Stored data →
• • • • • • •
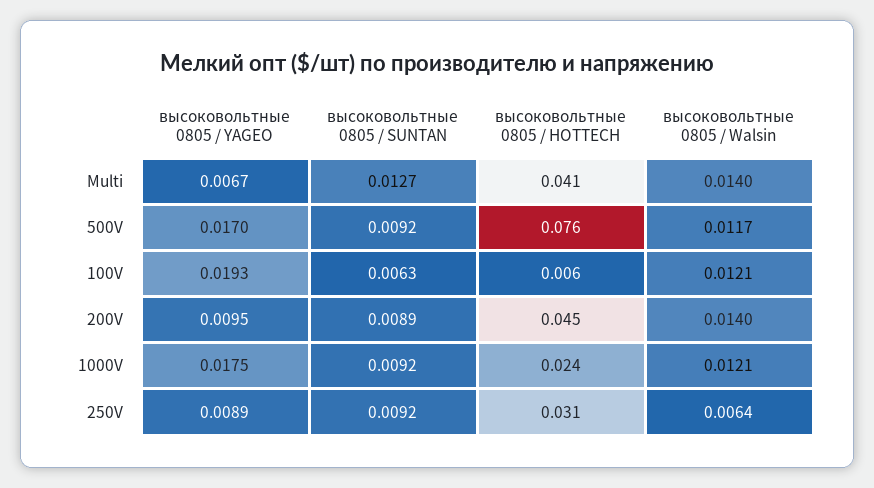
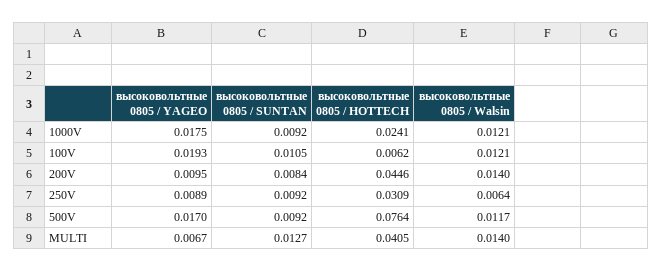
  {
    "высоковольтные 0805 / YAGEO": {
      "Multi": 0.0067,
      "500V": 0.017,
      "100V": 0.0193,
      "200V": 0.0095,
      "1000V": 0.0175,
      "250V": 0.0089
    },
    "высоковольтные 0805 / SUNTAN": {
      "Multi": 0.0127,
      "500V": 0.0092,
-     "100V": 0.0063,
+     "100V": 0.0105,
-     "200V": 0.0089,
+     "200V": 0.0084,
      "1000V": 0.0092,
      "250V": 0.0092
    },
    "высоковольтные 0805 / HOTTECH": {
      "Multi": 0.0405,
      "500V": 0.0764,
      "100V": 0.0062,
      "200V": 0.0446,
      "1000V": 0.0241,
      "250V": 0.0309
    },
    "высоковольтные 0805 / Walsin": {
      "Multi": 0.014,
      "500V": 0.0117,
      "100V": 0.0121,
      "200V": 0.014,
      "1000V": 0.0121,
      "250V": 0.0064
    }
  }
• • • • • • •
Task instructions → Each line in the data that holds the string "высоковольтные" should be found and copied.

Solution to this task →
    "высоковольтные 0805 / YAGEO": {
    "высоковольтные 0805 / SUNTAN": {
    "высоковольтные 0805 / HOTTECH": {
    "высоковольтные 0805 / Walsin": {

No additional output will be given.